◆ PROBLEM REQUIREMENTS:
Reproduce the IMF statement on Armenia's financial system word for word from "Armenia’s financial system has" to "a few banks.".

IMF Executive Board Concludes Armenia's 2018 Financial System Stability Assessment

December 3, 2018

On November 30, 2018, the Executive Board of the International Monetary Fund (IMF) discussed the Financial System Stability Assessment (FSSA) of Armenia. [1]

Armenia’s financial system has expanded further since the 2012 Financial Sector Assessment Program (FSAP). The country’s macroeconomic performance has been satisfactory, and the financial system has been stable. Armenia’s banking sector has weathered the 2014 economic slowdown, aided by additional capital injected by shareholders, several mergers, and improved regulation and supervision. At present, financial soundness indicators show signs of improvement. All banks meet the 12 percent minimum capital requirement. Bank profitability has gradually recovered, although it is still below pre-crisis levels. Nonperforming loans (NPLs) have fallen, of which a substantial proportion is covered by provisions, although NPL ratios are still high in a few banks.

Armenia is a small open highly dollarized economy subject to external shocks. Against this backdrop, the Armenia’s financial system is relatively shallow and dominated by banks. The banking sector’s assets equal about 78 percent of GDP, and subsidiaries of foreign banks make up a sizable proportion of banking assets. Capital markets are thin, and external financing is important for long-term financing, given a small domestic investor base. As illustrated by the stress tests, risks from a high degree of financial dollarization are significant, including credit risks and limited liquidity cushions in foreign currency in the event of external shocks.

◆ GIVEN MATERIAL:
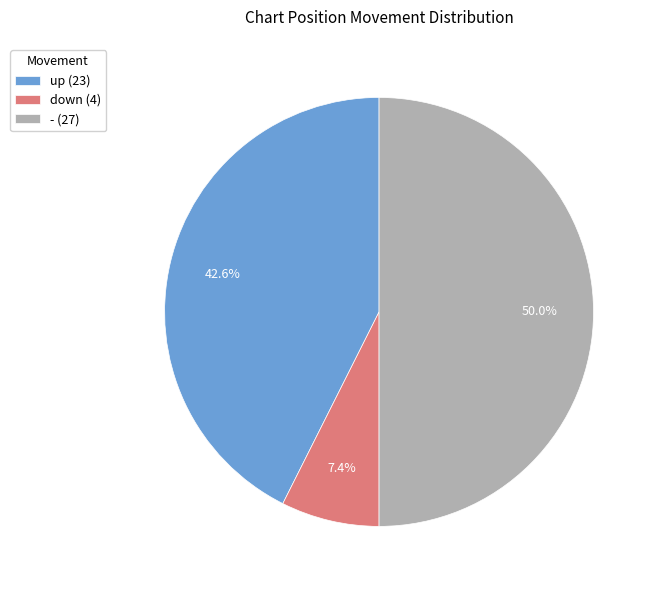

To the nearest percent, what is the average slice percentage?

33%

◆ TASK RESULT:
Armenia’s financial system has expanded further since the 2012 Financial Sector Assessment Program (FSAP). The country’s macroeconomic performance has been satisfactory, and the financial system has been stable. Armenia’s banking sector has weathered the 2014 economic slowdown, aided by additional capital injected by shareholders, several mergers, and improved regulation and supervision. At present, financial soundness indicators show signs of improvement. All banks meet the 12 percent minimum capital requirement. Bank profitability has gradually recovered, although it is still below pre-crisis levels. Nonperforming loans (NPLs) have fallen, of which a substantial proportion is covered by provisions, although NPL ratios are still high in a few banks.